There’s not a lot I can say about the art combination of Klaus Janson’s pencils and Bill Sienkiewicz’s inks, because as a guy who grew up on Daredevil comics from the 80s, this stuff just looks like Daredevil to me. Janson inked Frank Miller’s art back in the 80s, and seeing the art here makes you realize just how much of a contribution Janson made to the look of those books, because the art here is pretty close. And between Janson’s pencils (as an inker, Janson has always had a heavy hand) and Sienkiewicz’s finishing (the man just about pioneered big, heavy inks, ink splatter, and huge darkness), the art here is a tad abstract, with darkness everywhere that helps the tone of the story. The storytelling is clear, with a simple-to-follow panel layout, and visual cues like softer lines and focus in flashbacks to show the reader when they are seeing different time periods.
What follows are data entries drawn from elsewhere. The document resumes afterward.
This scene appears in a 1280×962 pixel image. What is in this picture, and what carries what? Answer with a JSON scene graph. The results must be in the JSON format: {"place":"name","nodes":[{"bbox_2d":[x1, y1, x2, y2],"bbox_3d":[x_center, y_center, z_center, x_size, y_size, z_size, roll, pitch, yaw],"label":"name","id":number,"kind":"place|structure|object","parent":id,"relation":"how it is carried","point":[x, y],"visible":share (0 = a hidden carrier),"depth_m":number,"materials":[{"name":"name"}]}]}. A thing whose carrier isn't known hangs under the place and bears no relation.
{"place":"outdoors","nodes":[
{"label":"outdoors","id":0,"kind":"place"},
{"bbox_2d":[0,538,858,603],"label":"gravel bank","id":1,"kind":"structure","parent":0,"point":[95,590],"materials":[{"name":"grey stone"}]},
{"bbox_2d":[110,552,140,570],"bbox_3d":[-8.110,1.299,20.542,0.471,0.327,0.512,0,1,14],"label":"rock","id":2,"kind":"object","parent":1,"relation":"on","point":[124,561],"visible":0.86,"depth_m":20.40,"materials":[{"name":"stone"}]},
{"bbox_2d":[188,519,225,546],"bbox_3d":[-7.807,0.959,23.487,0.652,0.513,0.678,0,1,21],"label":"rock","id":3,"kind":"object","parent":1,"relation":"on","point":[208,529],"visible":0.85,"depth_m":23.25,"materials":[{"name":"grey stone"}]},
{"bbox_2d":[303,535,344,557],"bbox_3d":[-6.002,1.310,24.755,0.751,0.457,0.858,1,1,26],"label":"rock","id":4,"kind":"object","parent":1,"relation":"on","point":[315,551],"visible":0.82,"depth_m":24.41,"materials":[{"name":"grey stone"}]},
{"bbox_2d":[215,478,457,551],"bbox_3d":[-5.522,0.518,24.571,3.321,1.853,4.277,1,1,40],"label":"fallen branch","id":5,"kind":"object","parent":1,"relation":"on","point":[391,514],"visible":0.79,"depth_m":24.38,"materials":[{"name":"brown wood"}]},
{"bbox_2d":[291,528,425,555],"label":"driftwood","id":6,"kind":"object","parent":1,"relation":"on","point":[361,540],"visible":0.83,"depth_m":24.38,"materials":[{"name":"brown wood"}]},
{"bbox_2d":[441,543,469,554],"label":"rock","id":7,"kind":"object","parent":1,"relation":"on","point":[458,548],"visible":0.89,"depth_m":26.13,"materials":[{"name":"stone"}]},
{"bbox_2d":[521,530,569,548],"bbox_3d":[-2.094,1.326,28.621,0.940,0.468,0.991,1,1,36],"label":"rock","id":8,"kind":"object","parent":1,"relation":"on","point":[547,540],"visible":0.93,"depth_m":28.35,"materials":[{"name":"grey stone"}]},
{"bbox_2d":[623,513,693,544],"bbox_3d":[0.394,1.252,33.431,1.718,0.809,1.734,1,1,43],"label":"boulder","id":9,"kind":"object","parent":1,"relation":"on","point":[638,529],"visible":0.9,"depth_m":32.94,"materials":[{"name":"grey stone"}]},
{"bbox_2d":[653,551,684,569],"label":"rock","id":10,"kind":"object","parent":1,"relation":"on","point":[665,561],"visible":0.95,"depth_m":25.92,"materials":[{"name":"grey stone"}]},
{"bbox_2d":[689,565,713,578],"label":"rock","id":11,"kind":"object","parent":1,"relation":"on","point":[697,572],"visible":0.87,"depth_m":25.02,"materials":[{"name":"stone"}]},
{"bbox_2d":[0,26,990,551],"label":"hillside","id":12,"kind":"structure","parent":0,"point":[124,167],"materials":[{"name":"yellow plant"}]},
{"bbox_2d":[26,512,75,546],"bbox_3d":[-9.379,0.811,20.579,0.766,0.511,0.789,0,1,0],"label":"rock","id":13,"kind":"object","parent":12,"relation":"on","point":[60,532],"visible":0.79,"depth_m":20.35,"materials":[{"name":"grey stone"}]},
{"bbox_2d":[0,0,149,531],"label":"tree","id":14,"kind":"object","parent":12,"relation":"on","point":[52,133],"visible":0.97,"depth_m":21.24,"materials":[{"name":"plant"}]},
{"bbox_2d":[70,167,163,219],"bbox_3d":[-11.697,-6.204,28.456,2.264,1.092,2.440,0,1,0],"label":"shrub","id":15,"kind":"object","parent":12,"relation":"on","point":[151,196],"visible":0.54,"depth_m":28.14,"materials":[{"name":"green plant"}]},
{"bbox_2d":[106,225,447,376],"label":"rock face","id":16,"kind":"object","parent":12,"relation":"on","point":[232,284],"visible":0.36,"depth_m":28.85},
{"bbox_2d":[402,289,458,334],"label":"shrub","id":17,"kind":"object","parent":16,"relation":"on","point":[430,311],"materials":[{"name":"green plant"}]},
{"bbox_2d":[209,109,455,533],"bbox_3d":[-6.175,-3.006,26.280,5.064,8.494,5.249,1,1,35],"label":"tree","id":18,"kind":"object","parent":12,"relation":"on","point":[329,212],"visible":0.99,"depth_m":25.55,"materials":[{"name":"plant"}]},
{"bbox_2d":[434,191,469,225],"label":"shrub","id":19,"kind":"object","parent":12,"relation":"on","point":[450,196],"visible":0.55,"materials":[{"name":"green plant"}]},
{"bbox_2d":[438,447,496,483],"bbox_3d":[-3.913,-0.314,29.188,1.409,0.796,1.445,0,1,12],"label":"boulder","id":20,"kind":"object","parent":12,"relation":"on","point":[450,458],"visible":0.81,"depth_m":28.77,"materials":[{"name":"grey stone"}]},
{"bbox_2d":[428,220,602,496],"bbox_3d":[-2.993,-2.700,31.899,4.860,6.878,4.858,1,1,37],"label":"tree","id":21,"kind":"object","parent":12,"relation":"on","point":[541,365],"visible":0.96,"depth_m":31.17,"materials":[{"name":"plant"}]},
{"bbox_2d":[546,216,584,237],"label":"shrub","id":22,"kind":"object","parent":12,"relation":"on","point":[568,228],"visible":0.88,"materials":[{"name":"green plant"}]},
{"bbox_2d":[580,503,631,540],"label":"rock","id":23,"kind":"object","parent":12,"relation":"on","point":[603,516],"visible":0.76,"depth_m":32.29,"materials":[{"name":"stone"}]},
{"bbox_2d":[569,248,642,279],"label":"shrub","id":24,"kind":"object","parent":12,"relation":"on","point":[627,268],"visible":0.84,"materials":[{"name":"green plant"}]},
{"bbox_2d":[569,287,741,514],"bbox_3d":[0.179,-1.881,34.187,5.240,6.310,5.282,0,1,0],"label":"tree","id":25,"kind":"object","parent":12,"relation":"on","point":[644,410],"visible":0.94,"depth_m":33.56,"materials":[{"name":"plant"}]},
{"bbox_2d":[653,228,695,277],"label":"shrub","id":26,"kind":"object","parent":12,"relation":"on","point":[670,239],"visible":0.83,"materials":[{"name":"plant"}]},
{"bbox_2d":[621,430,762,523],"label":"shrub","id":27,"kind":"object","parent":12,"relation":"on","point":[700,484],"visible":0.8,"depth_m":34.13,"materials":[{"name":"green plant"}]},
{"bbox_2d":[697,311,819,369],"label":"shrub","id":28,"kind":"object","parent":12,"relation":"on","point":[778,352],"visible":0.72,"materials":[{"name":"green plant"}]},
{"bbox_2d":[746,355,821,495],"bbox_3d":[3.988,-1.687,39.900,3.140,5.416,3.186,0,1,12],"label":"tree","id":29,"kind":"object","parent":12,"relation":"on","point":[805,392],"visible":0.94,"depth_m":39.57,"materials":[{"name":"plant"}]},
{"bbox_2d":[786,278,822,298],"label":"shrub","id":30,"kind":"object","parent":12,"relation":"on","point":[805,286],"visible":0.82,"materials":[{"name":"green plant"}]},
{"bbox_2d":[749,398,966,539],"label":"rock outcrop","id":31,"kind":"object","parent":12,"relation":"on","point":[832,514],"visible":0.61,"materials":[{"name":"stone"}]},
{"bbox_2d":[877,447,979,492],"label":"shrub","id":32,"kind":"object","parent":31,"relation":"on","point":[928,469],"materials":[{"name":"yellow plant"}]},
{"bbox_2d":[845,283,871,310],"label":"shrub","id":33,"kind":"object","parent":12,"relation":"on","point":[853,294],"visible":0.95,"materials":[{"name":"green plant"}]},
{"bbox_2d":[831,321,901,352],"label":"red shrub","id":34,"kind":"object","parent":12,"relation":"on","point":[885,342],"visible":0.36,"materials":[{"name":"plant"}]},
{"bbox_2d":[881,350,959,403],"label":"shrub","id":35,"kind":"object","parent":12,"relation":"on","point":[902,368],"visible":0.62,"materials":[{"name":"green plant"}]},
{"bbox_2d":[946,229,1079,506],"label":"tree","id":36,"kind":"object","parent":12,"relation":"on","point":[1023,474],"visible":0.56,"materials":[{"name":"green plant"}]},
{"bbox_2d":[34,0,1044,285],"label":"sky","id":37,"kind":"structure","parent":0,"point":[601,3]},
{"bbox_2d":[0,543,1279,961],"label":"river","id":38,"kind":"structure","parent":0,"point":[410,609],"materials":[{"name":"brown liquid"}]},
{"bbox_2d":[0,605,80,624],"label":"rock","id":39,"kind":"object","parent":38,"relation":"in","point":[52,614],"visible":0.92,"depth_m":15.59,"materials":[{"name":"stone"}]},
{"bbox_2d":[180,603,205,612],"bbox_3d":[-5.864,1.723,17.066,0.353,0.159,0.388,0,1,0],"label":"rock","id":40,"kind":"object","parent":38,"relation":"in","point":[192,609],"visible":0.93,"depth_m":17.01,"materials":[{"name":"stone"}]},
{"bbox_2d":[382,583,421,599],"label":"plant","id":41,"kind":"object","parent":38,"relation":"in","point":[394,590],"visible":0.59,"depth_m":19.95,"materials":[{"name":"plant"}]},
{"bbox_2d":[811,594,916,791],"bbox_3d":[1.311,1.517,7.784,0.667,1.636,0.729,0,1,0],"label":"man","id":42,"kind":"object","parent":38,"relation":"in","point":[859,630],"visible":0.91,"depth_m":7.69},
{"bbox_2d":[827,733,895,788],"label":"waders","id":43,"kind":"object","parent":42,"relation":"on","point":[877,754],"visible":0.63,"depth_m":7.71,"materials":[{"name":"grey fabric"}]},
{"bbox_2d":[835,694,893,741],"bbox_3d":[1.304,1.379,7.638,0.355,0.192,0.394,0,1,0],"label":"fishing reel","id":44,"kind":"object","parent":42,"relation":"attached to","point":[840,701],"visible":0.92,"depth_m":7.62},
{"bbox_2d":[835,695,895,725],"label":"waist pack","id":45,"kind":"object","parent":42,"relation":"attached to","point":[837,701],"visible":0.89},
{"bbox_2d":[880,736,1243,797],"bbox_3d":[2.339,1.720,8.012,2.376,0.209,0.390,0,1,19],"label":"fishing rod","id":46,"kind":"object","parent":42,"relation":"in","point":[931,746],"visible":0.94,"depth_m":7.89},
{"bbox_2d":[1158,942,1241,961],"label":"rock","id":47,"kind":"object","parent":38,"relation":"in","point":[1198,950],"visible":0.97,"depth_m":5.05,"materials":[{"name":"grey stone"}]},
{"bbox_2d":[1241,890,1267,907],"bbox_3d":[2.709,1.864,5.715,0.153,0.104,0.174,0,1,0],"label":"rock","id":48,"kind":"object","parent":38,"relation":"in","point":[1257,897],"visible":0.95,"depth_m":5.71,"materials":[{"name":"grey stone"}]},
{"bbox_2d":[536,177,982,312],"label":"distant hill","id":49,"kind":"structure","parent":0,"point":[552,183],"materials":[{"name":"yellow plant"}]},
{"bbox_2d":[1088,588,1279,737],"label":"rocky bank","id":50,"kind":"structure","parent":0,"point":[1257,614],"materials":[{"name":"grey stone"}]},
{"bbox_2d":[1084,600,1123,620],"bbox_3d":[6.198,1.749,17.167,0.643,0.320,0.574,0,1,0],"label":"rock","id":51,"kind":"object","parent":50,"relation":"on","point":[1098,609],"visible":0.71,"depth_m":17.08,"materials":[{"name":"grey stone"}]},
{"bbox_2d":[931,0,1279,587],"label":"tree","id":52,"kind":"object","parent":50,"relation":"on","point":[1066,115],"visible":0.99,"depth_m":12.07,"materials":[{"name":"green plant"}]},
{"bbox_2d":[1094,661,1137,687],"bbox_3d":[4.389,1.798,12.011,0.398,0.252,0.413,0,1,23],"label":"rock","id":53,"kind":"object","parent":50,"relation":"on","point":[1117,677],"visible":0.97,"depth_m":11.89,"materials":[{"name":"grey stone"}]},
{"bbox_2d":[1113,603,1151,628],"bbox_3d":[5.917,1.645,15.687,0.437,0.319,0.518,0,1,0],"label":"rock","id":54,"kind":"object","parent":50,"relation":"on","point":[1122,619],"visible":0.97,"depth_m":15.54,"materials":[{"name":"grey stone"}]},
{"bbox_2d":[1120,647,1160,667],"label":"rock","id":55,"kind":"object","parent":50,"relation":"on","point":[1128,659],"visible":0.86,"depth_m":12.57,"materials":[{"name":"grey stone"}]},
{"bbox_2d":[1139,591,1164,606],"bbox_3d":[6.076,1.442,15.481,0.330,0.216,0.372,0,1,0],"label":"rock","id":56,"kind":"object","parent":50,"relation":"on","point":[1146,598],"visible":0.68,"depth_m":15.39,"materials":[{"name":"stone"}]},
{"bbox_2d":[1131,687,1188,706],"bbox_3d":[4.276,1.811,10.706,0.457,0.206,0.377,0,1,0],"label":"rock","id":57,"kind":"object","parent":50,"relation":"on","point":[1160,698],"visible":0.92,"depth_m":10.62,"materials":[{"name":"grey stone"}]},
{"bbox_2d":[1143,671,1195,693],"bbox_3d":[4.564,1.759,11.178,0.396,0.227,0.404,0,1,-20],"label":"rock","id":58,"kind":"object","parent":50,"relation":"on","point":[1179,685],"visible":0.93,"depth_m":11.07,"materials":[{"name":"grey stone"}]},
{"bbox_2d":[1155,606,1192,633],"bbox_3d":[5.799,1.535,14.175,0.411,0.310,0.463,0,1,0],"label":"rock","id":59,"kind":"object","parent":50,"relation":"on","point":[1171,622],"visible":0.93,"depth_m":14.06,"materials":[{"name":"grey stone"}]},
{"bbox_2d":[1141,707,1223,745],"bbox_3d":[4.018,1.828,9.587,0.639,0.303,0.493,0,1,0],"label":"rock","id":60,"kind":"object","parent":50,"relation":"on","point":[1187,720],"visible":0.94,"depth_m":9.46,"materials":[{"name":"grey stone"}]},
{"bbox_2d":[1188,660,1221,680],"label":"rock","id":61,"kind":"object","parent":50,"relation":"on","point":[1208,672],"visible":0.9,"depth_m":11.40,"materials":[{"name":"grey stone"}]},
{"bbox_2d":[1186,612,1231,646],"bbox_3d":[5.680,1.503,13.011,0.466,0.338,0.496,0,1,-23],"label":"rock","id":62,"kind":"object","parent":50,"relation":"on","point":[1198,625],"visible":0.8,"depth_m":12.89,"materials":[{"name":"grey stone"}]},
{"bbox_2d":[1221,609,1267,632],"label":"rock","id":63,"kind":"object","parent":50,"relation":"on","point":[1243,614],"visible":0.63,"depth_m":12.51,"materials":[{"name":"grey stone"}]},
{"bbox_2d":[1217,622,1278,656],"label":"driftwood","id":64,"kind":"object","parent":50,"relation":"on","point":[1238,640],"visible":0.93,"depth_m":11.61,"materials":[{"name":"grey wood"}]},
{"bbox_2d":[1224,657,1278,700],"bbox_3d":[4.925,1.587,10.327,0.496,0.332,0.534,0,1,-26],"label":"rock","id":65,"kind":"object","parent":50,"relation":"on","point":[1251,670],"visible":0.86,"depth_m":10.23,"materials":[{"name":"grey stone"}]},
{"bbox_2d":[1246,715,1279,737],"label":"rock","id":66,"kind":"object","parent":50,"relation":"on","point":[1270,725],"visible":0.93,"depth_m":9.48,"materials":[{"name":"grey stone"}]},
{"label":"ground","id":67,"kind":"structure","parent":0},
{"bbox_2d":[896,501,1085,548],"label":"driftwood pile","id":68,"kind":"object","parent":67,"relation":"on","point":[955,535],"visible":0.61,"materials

But again: the best thing about the art is that, for long-time readers, this looks like Daredevil.
The structure of the story tells us everything that we need to know about Timothy’s life after the final page: a life fighting alone, doomed to end violently and filled with regret. And it makes me believe that the title End of Days doesn’t have anything to do with Daredevil (who lives on through Tim) or Matt Murdock (who was dead by page four of issue one); it’s about Tim. Any chance at a normal, happy life ends the second he puts on the mask at Josie’s Bar and takes Mapone / Stick’s hand. And that realization makes me feel a lot more weight and satisfaction from Daredevil: End of Days than I’ve felt at any point since it started. Daredevil: End of Days #8 makes me want to read the whole thing again. And while I will stand my ground in my opinion that “Mapone” was a cheap Maguffin to use, it doesn’t diminish the accomplishments that the creative team otherwise made in this series.
If you haven’t been reading Daredevil: End of Days, look for the trade soon. Thanks to this ending, the whole ride is well worth the read.